◆ **Task prompt**
Could you retype the entries below exactly, omitting every picture?

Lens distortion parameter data
== Segment start ==

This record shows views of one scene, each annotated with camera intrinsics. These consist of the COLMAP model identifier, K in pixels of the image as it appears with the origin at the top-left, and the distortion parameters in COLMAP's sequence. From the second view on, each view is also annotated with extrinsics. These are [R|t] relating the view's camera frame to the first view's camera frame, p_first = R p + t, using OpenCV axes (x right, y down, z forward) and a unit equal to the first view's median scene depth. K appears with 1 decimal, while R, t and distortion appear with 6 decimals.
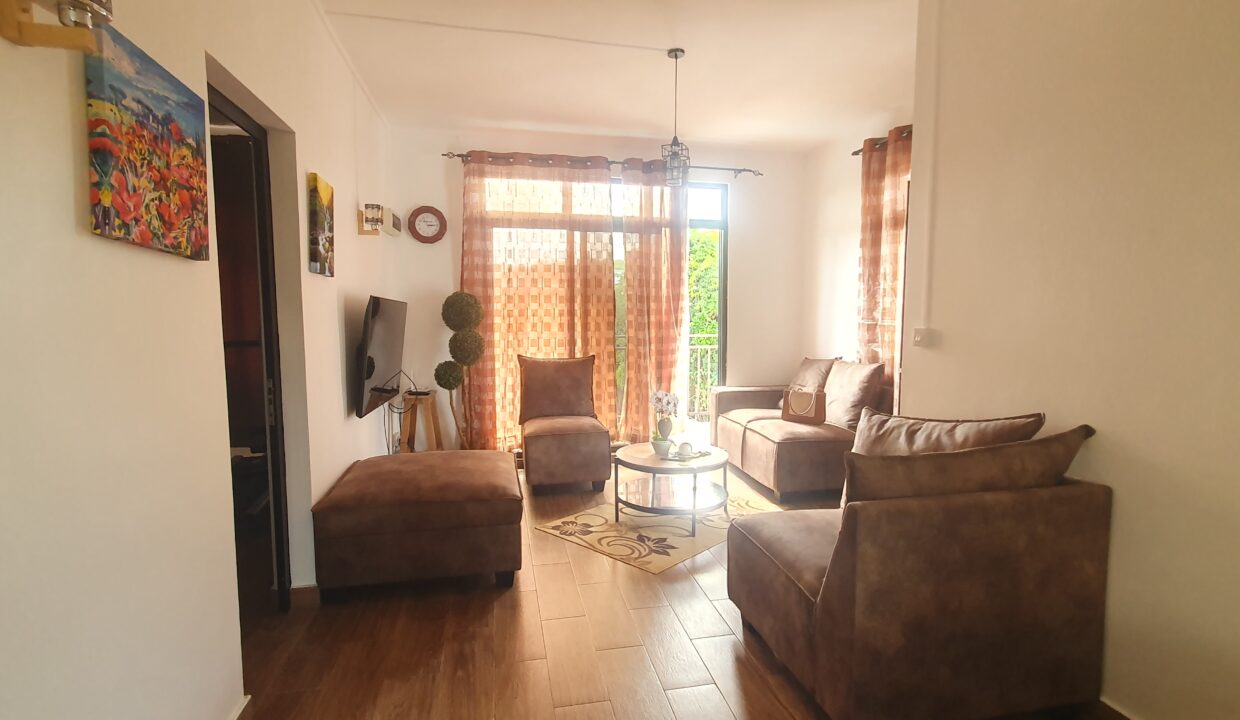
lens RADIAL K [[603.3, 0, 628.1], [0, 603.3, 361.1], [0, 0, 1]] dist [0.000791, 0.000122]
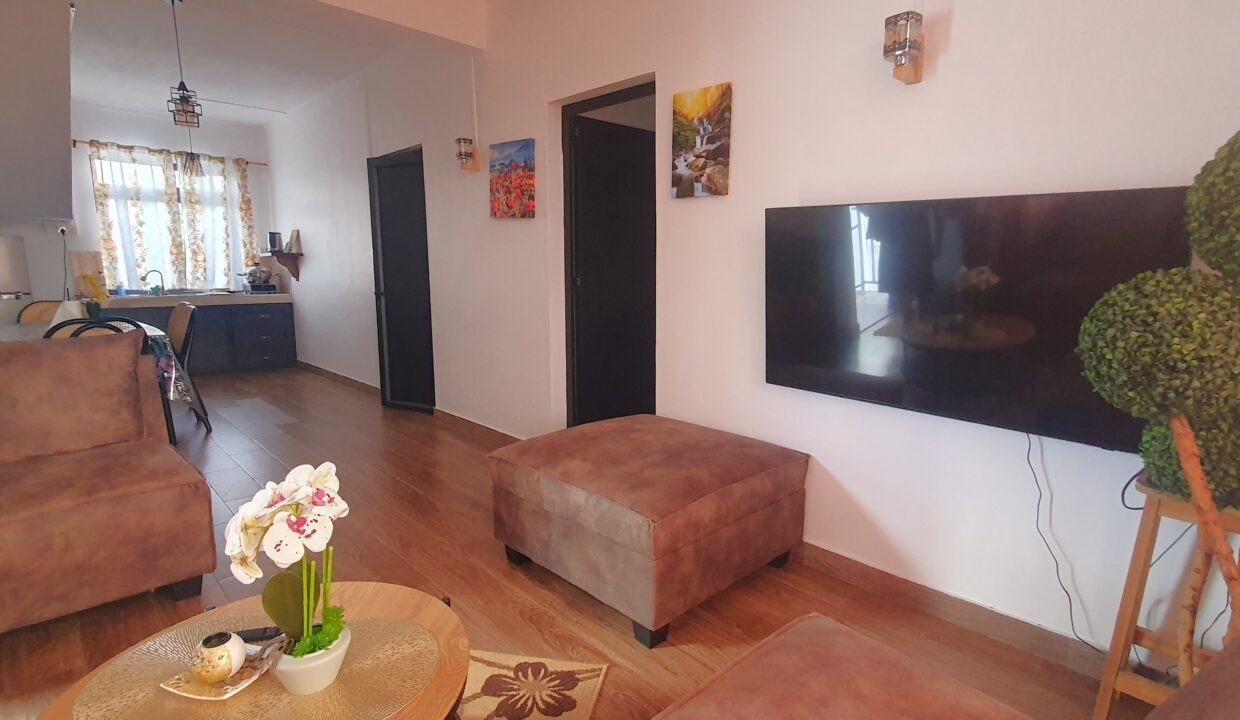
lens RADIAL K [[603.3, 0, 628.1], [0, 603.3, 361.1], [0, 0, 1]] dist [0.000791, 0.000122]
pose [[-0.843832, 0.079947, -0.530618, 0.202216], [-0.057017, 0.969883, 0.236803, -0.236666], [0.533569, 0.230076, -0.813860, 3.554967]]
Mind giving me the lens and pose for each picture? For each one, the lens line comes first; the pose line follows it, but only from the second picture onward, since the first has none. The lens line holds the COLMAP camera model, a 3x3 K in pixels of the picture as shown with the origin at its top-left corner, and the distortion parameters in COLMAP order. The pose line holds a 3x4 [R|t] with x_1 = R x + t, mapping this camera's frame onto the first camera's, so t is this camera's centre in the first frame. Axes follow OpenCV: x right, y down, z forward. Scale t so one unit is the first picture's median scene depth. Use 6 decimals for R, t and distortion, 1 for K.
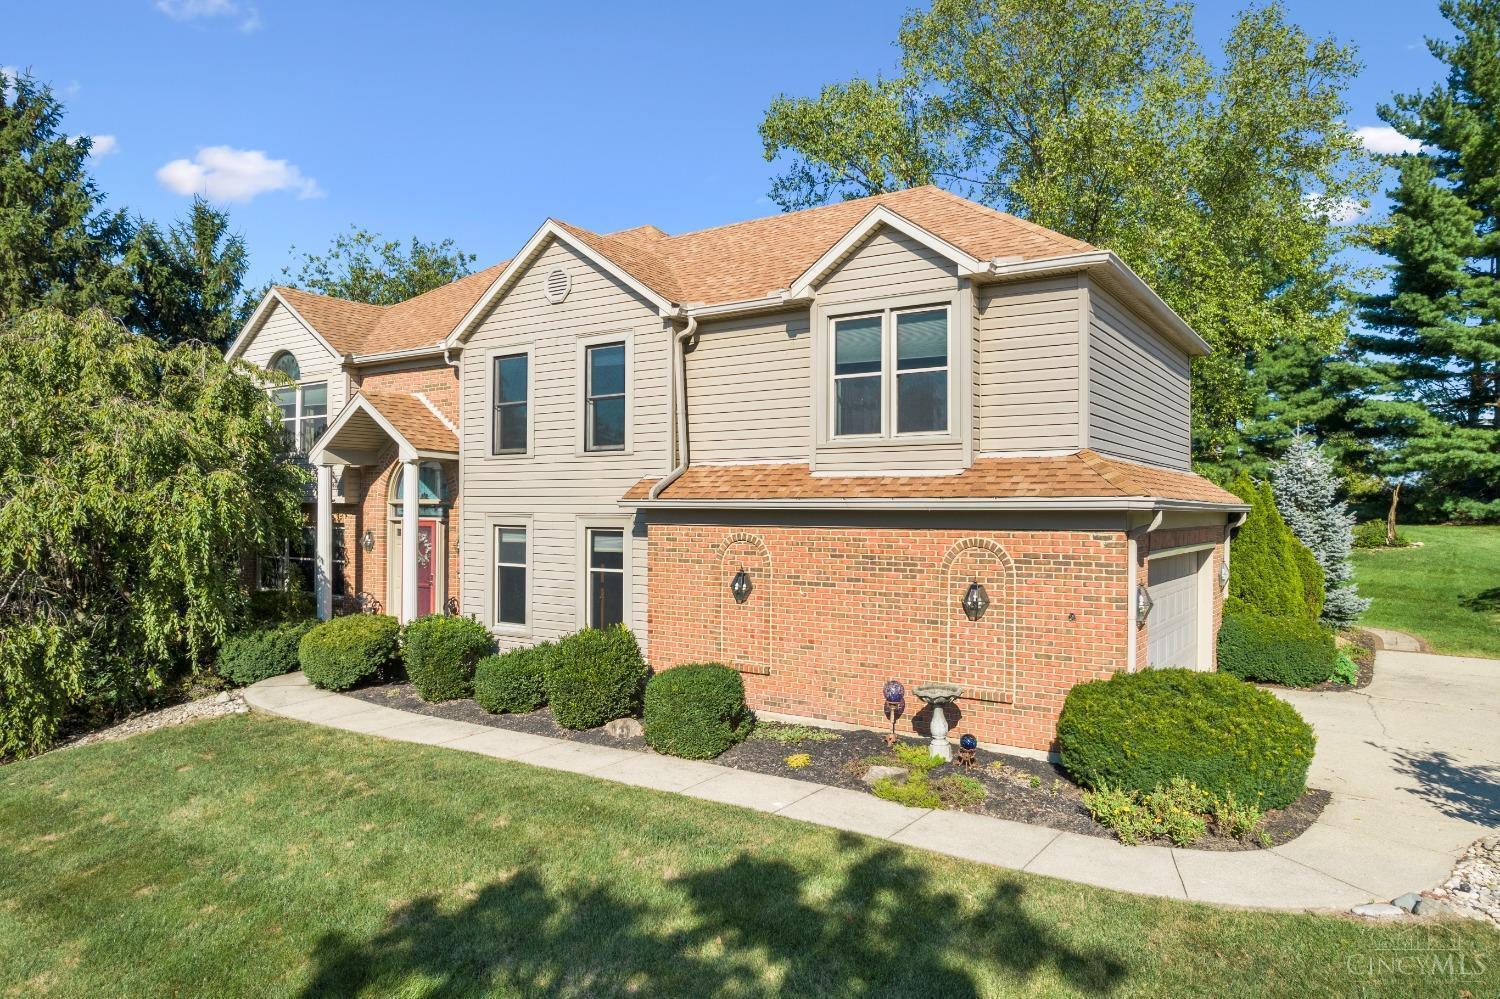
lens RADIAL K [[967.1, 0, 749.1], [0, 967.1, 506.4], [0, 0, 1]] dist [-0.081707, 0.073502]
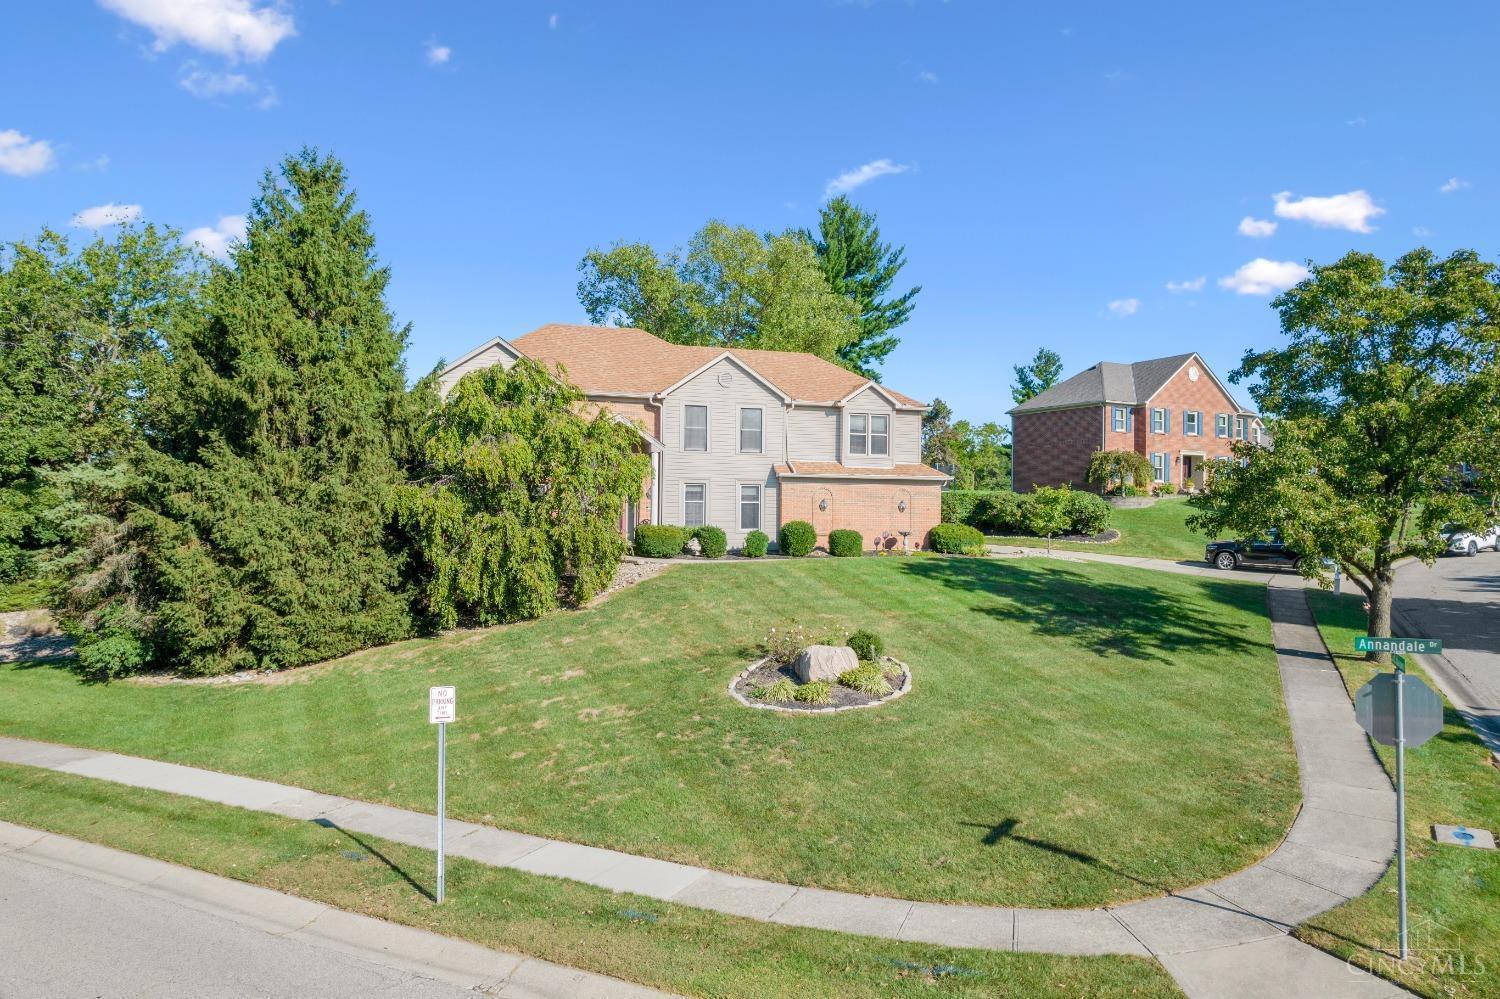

== Segment end ==

◆ **The completed task**
This record shows views of one scene, each annotated with camera intrinsics. These consist of the COLMAP model identifier, K in pixels of the image as it appears with the origin at the top-left, and the distortion parameters in COLMAP's sequence. From the second view on, each view is also annotated with extrinsics. These are [R|t] relating the view's camera frame to the first view's camera frame, p_first = R p + t, using OpenCV axes (x right, y down, z forward) and a unit equal to the first view's median scene depth. K appears with 1 decimal, while R, t and distortion appear with 6 decimals.
lens RADIAL K [[603.3, 0, 628.1], [0, 603.3, 361.1], [0, 0, 1]] dist [0.000791, 0.000122]
lens RADIAL K [[603.3, 0, 628.1], [0, 603.3, 361.1], [0, 0, 1]] dist [0.000791, 0.000122]
pose [[-0.843832, 0.079947, -0.530618, 0.202216], [-0.057017, 0.969883, 0.236803, -0.236666], [0.533569, 0.230076, -0.813860, 3.554967]]
Mind giving me the lens and pose for each picture? For each one, the lens line comes first; the pose line follows it, but only from the second picture onward, since the first has none. The lens line holds the COLMAP camera model, a 3x3 K in pixels of the picture as shown with the origin at its top-left corner, and the distortion parameters in COLMAP order. The pose line holds a 3x4 [R|t] with x_1 = R x + t, mapping this camera's frame onto the first camera's, so t is this camera's centre in the first frame. Axes follow OpenCV: x right, y down, z forward. Scale t so one unit is the first picture's median scene depth. Use 6 decimals for R, t and distortion, 1 for K.
lens RADIAL K [[967.1, 0, 749.1], [0, 967.1, 506.4], [0, 0, 1]] dist [-0.081707, 0.073502]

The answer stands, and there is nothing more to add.